[ASSIGNMENT]
Work through the data line by line, gathering every line that has the word "none".

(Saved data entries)
::::::::

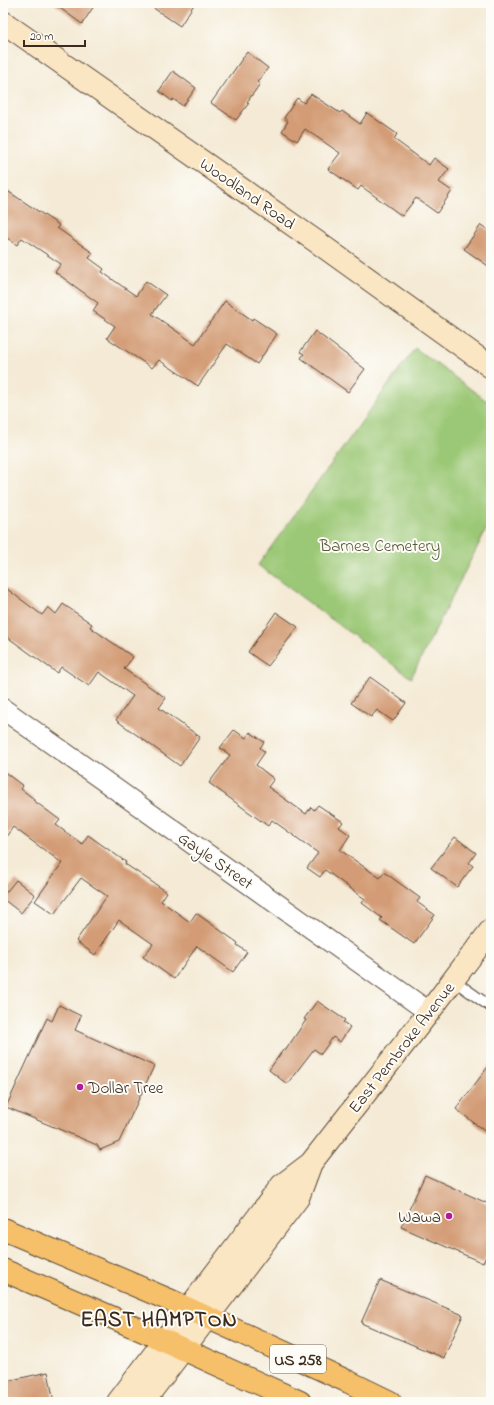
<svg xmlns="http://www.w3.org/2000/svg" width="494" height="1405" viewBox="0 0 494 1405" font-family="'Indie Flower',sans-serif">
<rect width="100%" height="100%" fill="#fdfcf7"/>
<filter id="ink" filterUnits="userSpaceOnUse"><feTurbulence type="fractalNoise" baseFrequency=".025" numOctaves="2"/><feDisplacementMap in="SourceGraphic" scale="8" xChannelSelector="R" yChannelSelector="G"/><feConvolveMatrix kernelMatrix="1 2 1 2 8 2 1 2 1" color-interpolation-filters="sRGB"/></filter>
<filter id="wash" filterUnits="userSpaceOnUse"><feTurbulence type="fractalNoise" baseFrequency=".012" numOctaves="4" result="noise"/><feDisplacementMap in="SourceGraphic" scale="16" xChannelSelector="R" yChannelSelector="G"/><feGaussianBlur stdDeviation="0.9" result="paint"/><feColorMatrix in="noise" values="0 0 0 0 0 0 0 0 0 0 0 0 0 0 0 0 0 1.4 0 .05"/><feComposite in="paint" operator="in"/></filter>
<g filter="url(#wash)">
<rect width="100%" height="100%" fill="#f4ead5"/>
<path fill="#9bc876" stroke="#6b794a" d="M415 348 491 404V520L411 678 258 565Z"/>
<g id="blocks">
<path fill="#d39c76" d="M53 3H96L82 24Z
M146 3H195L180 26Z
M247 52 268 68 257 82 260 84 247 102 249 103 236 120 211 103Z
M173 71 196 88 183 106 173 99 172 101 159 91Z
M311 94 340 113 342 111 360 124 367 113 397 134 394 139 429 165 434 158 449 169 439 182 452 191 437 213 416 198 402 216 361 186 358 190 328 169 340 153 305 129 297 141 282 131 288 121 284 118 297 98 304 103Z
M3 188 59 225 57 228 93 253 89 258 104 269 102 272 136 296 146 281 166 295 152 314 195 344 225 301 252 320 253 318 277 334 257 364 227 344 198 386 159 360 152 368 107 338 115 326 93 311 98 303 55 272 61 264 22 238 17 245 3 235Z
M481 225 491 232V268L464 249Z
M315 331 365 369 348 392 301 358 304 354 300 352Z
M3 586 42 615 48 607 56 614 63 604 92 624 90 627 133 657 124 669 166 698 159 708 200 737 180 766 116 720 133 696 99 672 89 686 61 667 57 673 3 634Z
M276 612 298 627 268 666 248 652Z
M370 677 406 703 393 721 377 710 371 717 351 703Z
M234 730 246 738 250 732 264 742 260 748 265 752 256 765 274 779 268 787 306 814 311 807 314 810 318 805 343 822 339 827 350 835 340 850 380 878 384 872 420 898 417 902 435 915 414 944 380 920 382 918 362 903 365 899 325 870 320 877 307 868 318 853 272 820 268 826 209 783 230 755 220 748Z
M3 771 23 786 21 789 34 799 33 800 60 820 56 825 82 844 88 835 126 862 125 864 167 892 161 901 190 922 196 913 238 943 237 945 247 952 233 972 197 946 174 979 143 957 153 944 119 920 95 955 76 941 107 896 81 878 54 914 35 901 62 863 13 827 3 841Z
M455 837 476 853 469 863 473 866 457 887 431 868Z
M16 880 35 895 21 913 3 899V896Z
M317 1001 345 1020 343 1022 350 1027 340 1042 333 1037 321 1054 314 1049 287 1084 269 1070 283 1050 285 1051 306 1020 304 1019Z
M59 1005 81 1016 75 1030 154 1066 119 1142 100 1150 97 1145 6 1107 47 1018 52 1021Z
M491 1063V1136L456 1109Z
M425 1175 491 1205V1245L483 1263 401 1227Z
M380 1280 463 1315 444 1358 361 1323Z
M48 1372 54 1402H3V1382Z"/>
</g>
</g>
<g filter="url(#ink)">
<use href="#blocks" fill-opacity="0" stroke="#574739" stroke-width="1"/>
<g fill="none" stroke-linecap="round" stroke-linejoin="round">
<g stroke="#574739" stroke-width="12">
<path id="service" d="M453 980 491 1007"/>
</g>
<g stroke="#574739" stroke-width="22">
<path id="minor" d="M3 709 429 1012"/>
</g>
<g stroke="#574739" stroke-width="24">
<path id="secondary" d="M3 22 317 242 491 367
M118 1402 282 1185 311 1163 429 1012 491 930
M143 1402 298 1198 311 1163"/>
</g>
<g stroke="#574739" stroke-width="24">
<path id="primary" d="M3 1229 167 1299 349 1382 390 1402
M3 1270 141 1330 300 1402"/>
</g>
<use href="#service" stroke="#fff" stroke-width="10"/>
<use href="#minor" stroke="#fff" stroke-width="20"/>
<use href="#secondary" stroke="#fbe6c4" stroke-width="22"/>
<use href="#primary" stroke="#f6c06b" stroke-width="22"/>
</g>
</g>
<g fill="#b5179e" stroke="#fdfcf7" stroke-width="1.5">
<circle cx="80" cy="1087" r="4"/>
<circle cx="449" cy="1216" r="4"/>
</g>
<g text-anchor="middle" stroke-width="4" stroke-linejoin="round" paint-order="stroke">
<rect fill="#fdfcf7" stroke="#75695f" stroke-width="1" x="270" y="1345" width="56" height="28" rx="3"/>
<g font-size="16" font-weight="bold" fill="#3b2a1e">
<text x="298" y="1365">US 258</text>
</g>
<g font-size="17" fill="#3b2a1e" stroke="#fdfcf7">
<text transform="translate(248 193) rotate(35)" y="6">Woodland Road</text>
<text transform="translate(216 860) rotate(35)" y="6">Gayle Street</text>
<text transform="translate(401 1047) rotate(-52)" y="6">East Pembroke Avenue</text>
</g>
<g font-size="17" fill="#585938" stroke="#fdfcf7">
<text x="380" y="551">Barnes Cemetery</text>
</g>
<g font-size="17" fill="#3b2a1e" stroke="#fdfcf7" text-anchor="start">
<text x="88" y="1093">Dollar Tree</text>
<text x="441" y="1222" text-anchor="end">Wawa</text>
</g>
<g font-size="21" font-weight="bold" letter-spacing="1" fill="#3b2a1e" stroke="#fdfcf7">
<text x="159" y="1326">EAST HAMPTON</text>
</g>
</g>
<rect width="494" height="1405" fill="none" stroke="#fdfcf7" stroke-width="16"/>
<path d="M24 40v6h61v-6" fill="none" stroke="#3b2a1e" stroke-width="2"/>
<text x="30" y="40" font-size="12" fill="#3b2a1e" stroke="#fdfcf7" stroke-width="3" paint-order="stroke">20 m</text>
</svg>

::::::::

[ANSWER TO THIS EXERCISE]
<g fill="none" stroke-linecap="round" stroke-linejoin="round">
<rect width="494" height="1405" fill="none" stroke="#fdfcf7" stroke-width="16"/>
<path d="M24 40v6h61v-6" fill="none" stroke="#3b2a1e" stroke-width="2"/>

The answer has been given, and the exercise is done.